Collection entries ▸
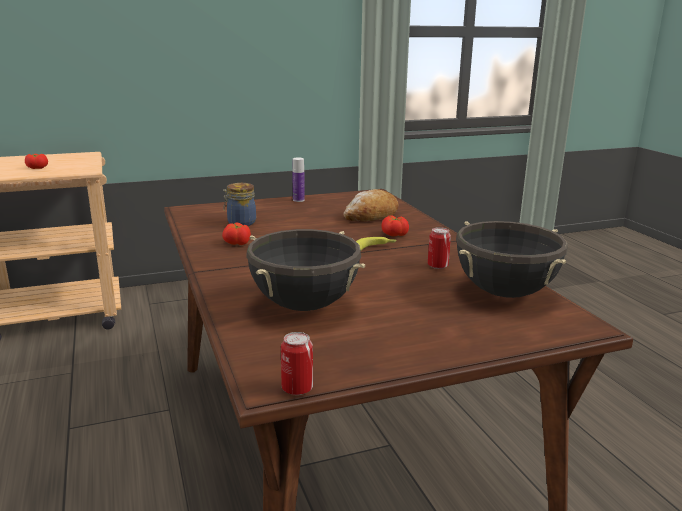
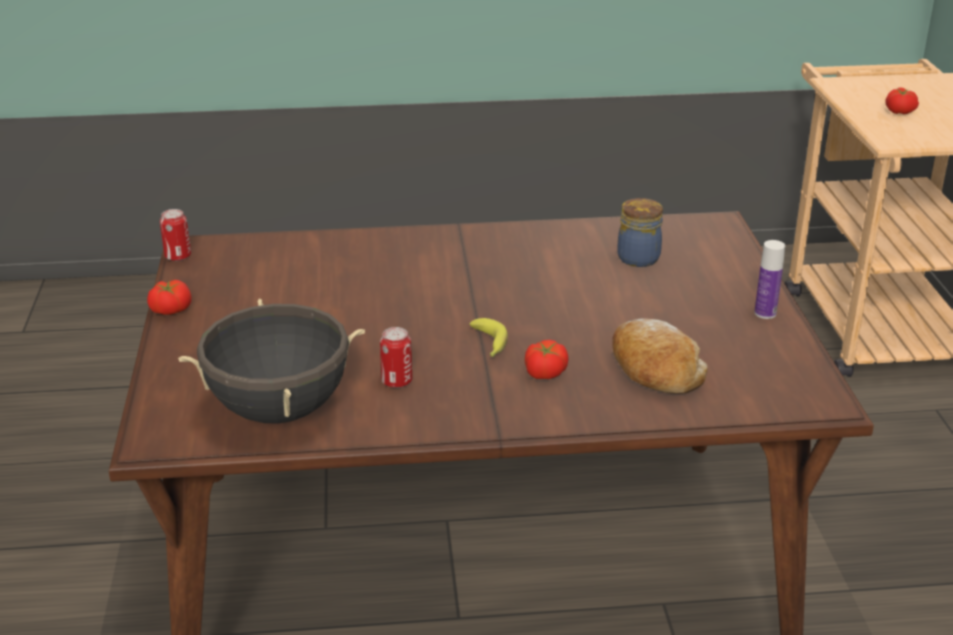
camera: 105 degrees right, 10 degrees up
(237, 243) = (547, 250): tomato -> tomato (170, 309)
(304, 305) = (330, 274): black cooking pot -> none

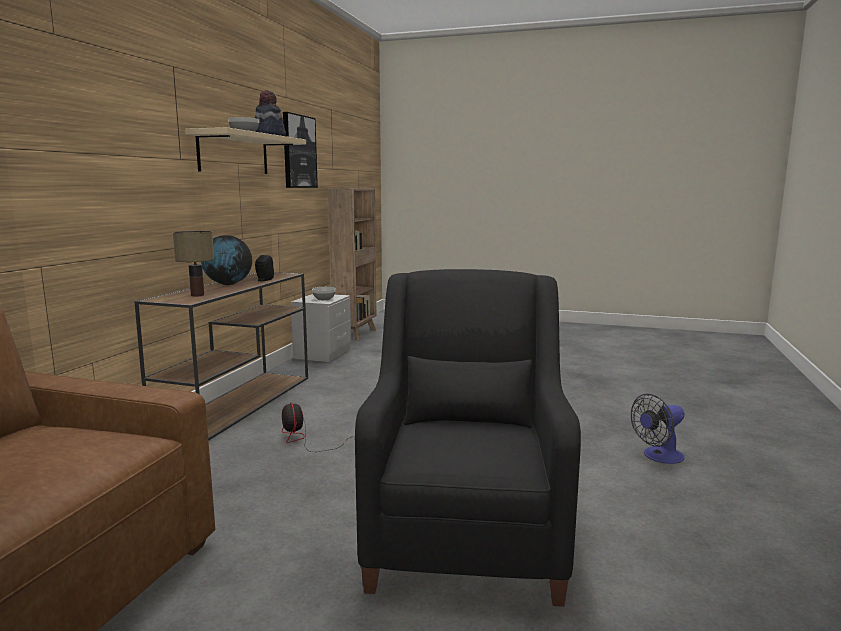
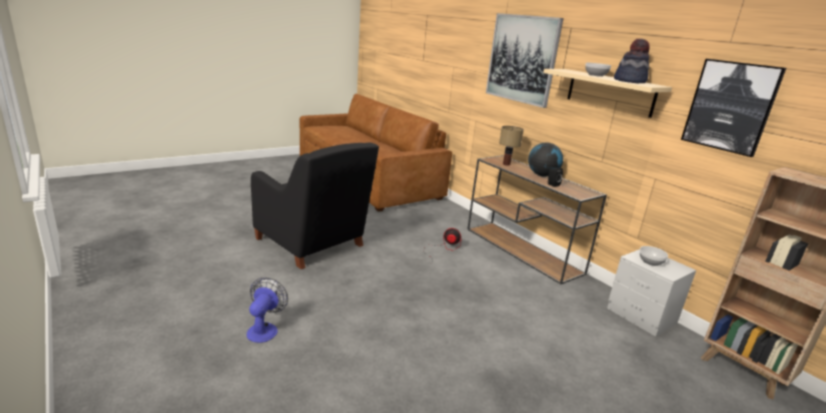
camera: 125 degrees right, 10 degrees up
(118, 114) = (522, 59): none -> picture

WORK REQUEST ▸ Exact copies of the lines from the one holding "camera: 125 degrees right, 10 degrees up" through the last line above, and only those, make up the answer.

TASK ANSWER ▸
camera: 125 degrees right, 10 degrees up
(118, 114) = (522, 59): none -> picture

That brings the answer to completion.